_Material for this task_

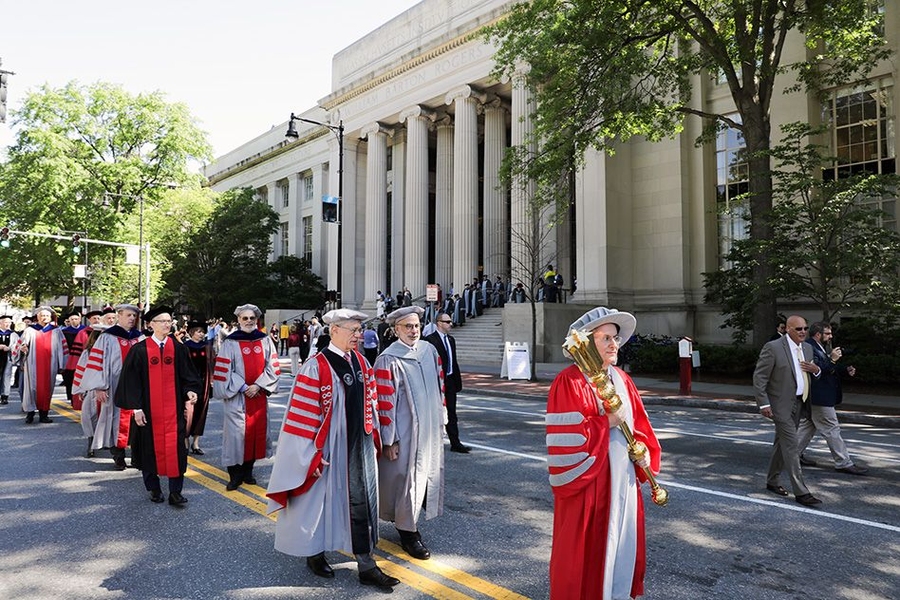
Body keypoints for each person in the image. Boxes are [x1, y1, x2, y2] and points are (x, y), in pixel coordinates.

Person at [266, 308, 400, 593]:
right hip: (327, 449)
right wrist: (308, 456)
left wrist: (378, 437)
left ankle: (366, 564)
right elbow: (301, 418)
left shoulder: (363, 363)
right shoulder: (316, 366)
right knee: (320, 503)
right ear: (334, 331)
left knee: (362, 502)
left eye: (359, 331)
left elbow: (373, 405)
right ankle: (315, 553)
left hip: (358, 447)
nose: (358, 335)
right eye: (352, 331)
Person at [547, 307, 661, 599]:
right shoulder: (570, 381)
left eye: (616, 338)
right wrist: (608, 421)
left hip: (623, 482)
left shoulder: (622, 379)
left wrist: (644, 453)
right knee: (586, 556)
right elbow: (566, 440)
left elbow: (641, 427)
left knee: (622, 548)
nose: (614, 344)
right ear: (586, 343)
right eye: (606, 338)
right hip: (590, 486)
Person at [374, 306, 445, 560]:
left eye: (416, 326)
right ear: (396, 330)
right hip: (405, 433)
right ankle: (408, 532)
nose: (413, 331)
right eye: (407, 326)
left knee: (424, 477)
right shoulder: (388, 358)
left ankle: (408, 522)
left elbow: (440, 385)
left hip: (429, 429)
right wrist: (389, 438)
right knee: (407, 479)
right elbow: (384, 401)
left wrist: (442, 418)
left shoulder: (429, 351)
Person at [114, 306, 202, 505]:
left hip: (174, 412)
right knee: (148, 449)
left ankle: (175, 492)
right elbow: (130, 382)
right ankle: (154, 489)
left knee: (177, 449)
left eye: (169, 321)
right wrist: (136, 409)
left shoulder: (178, 348)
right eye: (162, 321)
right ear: (150, 324)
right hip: (148, 412)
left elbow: (188, 375)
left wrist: (190, 391)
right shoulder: (139, 350)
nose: (167, 324)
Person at [753, 314, 823, 506]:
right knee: (792, 445)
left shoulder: (807, 348)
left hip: (800, 403)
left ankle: (772, 481)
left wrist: (816, 370)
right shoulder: (774, 347)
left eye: (805, 328)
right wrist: (764, 404)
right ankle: (801, 492)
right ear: (787, 330)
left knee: (781, 444)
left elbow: (812, 374)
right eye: (798, 329)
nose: (803, 332)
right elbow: (760, 378)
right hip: (780, 406)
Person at [212, 304, 281, 491]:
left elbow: (272, 366)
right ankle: (235, 475)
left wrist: (258, 385)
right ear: (239, 320)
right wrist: (243, 387)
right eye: (245, 318)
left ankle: (248, 472)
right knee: (235, 437)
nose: (249, 321)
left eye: (252, 318)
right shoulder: (230, 342)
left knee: (254, 434)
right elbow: (225, 370)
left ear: (257, 320)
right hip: (238, 397)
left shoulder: (265, 340)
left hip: (258, 395)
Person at [77, 303, 144, 469]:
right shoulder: (107, 337)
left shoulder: (140, 337)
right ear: (119, 316)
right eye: (128, 315)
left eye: (134, 316)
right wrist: (99, 386)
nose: (132, 318)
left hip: (137, 387)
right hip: (114, 386)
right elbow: (97, 363)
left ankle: (137, 457)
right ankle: (118, 456)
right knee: (115, 420)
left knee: (138, 421)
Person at [796, 322, 868, 475]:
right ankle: (843, 462)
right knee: (831, 428)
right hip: (819, 397)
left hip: (819, 397)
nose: (831, 336)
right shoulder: (809, 347)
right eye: (828, 333)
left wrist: (844, 369)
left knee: (807, 428)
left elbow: (827, 368)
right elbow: (817, 371)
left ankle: (792, 455)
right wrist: (833, 360)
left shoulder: (818, 346)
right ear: (818, 334)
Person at [425, 311, 469, 453]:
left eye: (450, 322)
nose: (450, 324)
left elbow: (453, 361)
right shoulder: (430, 340)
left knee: (452, 413)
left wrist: (457, 381)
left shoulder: (451, 340)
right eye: (447, 322)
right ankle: (431, 443)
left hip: (449, 381)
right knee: (435, 413)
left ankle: (455, 443)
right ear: (439, 323)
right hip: (436, 382)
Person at [13, 307, 66, 424]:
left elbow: (62, 349)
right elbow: (22, 344)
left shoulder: (56, 331)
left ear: (50, 317)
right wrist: (23, 348)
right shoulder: (30, 330)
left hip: (50, 365)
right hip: (32, 363)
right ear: (38, 317)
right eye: (42, 315)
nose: (45, 318)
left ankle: (44, 414)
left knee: (47, 389)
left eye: (47, 316)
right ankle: (30, 413)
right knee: (31, 388)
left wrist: (61, 364)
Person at [72, 322, 109, 457]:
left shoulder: (112, 351)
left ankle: (107, 442)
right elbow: (81, 370)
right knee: (89, 415)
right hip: (92, 389)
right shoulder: (88, 352)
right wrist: (80, 389)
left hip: (109, 389)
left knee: (107, 416)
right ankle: (91, 441)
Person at [183, 321, 213, 455]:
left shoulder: (207, 347)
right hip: (188, 384)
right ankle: (185, 442)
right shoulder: (184, 347)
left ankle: (196, 443)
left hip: (204, 383)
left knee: (201, 412)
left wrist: (212, 382)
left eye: (202, 331)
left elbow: (213, 365)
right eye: (198, 331)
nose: (201, 334)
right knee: (187, 413)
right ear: (191, 332)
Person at [60, 311, 86, 404]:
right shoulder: (64, 332)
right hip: (69, 358)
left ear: (80, 319)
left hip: (82, 357)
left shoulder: (85, 330)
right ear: (69, 321)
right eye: (72, 319)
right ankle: (72, 398)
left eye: (76, 319)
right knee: (70, 378)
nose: (74, 321)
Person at [0, 315, 19, 405]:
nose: (8, 324)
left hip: (8, 357)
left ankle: (5, 396)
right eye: (5, 322)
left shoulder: (13, 334)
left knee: (6, 376)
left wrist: (10, 348)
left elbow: (17, 344)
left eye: (9, 322)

_Goal of the exercise_
Could the entries above be printed again exactly, apart from the pictures?

_Your solution_
Body keypoints for each person in the image. Boxes are [x1, y1, x2, y2] and points are (x, y), in pixel coordinates.

Person at [266, 308, 400, 593]:
right hip: (327, 449)
right wrist: (308, 456)
left wrist: (378, 437)
left ankle: (366, 564)
right elbow: (301, 418)
left shoulder: (363, 363)
right shoulder: (316, 366)
right knee: (320, 503)
right ear: (334, 331)
left knee: (362, 502)
left eye: (359, 331)
left elbow: (373, 405)
right ankle: (315, 553)
left hip: (358, 447)
nose: (358, 335)
right eye: (352, 331)
Person at [547, 307, 661, 599]:
right shoulder: (570, 381)
left eye: (616, 338)
right wrist: (608, 421)
left hip: (623, 482)
left shoulder: (622, 379)
left wrist: (644, 453)
right knee: (586, 556)
right elbow: (566, 440)
left elbow: (641, 427)
left knee: (622, 548)
nose: (614, 344)
right ear: (586, 343)
right eye: (606, 338)
right hip: (590, 486)
Person at [374, 306, 445, 560]:
left eye: (416, 326)
right ear: (396, 330)
right hip: (405, 433)
right ankle: (408, 532)
nose: (413, 331)
right eye: (407, 326)
left knee: (424, 477)
right shoulder: (388, 358)
left ankle: (408, 522)
left elbow: (440, 385)
left hip: (429, 429)
right wrist: (389, 438)
right knee: (407, 479)
right elbow: (384, 401)
left wrist: (442, 418)
left shoulder: (429, 351)
Person at [114, 306, 202, 505]:
left hip: (174, 412)
right knee: (148, 449)
left ankle: (175, 492)
right elbow: (130, 382)
right ankle: (154, 489)
left knee: (177, 449)
left eye: (169, 321)
right wrist: (136, 409)
left shoulder: (178, 348)
right eye: (162, 321)
right ear: (150, 324)
right hip: (148, 412)
left elbow: (188, 375)
left wrist: (190, 391)
right shoulder: (139, 350)
nose: (167, 324)
Person at [753, 314, 823, 506]:
right knee: (792, 445)
left shoulder: (807, 348)
left hip: (800, 403)
left ankle: (772, 481)
left wrist: (816, 370)
right shoulder: (774, 347)
left eye: (805, 328)
right wrist: (764, 404)
right ankle: (801, 492)
right ear: (787, 330)
left knee: (781, 444)
left elbow: (812, 374)
right eye: (798, 329)
nose: (803, 332)
right elbow: (760, 378)
right hip: (780, 406)
Person at [212, 304, 281, 491]:
left elbow: (272, 366)
right ankle: (235, 475)
left wrist: (258, 385)
right ear: (239, 320)
right wrist: (243, 387)
right eye: (245, 318)
left ankle: (248, 472)
right knee: (235, 437)
nose: (249, 321)
left eye: (252, 318)
right shoulder: (230, 342)
left knee: (254, 434)
right elbow: (225, 370)
left ear: (257, 320)
right hip: (238, 397)
left shoulder: (265, 340)
left hip: (258, 395)
Person at [77, 303, 144, 469]:
right shoulder: (107, 337)
left shoulder: (140, 337)
right ear: (119, 316)
right eye: (128, 315)
left eye: (134, 316)
right wrist: (99, 386)
nose: (132, 318)
left hip: (137, 387)
right hip: (114, 386)
right elbow: (97, 363)
left ankle: (137, 457)
right ankle: (118, 456)
right knee: (115, 420)
left knee: (138, 421)
Person at [796, 322, 868, 475]:
right ankle: (843, 462)
right knee: (831, 428)
right hip: (819, 397)
left hip: (819, 397)
nose: (831, 336)
right shoulder: (809, 347)
right eye: (828, 333)
left wrist: (844, 369)
left knee: (807, 428)
left elbow: (827, 368)
right elbow: (817, 371)
left ankle: (792, 455)
right wrist: (833, 360)
left shoulder: (818, 346)
right ear: (818, 334)
Person at [425, 311, 469, 453]:
left eye: (450, 322)
nose: (450, 324)
left elbow: (453, 361)
right shoulder: (430, 340)
left knee: (452, 413)
left wrist: (457, 381)
left shoulder: (451, 340)
right eye: (447, 322)
right ankle: (431, 443)
left hip: (449, 381)
right knee: (435, 413)
left ankle: (455, 443)
right ear: (439, 323)
right hip: (436, 382)
Person at [13, 307, 66, 424]:
left elbow: (62, 349)
right elbow: (22, 344)
left shoulder: (56, 331)
left ear: (50, 317)
right wrist: (23, 348)
right shoulder: (30, 330)
left hip: (50, 365)
right hip: (32, 363)
right ear: (38, 317)
right eye: (42, 315)
nose: (45, 318)
left ankle: (44, 414)
left knee: (47, 389)
left eye: (47, 316)
right ankle: (30, 413)
right knee: (31, 388)
left wrist: (61, 364)
Person at [72, 322, 109, 457]:
left shoulder: (112, 351)
left ankle: (107, 442)
right elbow: (81, 370)
right knee: (89, 415)
right hip: (92, 389)
right shoulder: (88, 352)
right wrist: (80, 389)
left hip: (109, 389)
left knee: (107, 416)
right ankle: (91, 441)
Person at [183, 321, 213, 455]:
left shoulder: (207, 347)
right hip: (188, 384)
right ankle: (185, 442)
right shoulder: (184, 347)
left ankle: (196, 443)
left hip: (204, 383)
left knee: (201, 412)
left wrist: (212, 382)
left eye: (202, 331)
left elbow: (213, 365)
right eye: (198, 331)
nose: (201, 334)
right knee: (187, 413)
right ear: (191, 332)
Person at [60, 311, 86, 404]:
right shoulder: (64, 332)
right hip: (69, 358)
left ear: (80, 319)
left hip: (82, 357)
left shoulder: (85, 330)
right ear: (69, 321)
right eye: (72, 319)
right ankle: (72, 398)
left eye: (76, 319)
right knee: (70, 378)
nose: (74, 321)
Person at [0, 315, 19, 405]:
nose: (8, 324)
left hip: (8, 357)
left ankle: (5, 396)
right eye: (5, 322)
left shoulder: (13, 334)
left knee: (6, 376)
left wrist: (10, 348)
left elbow: (17, 344)
left eye: (9, 322)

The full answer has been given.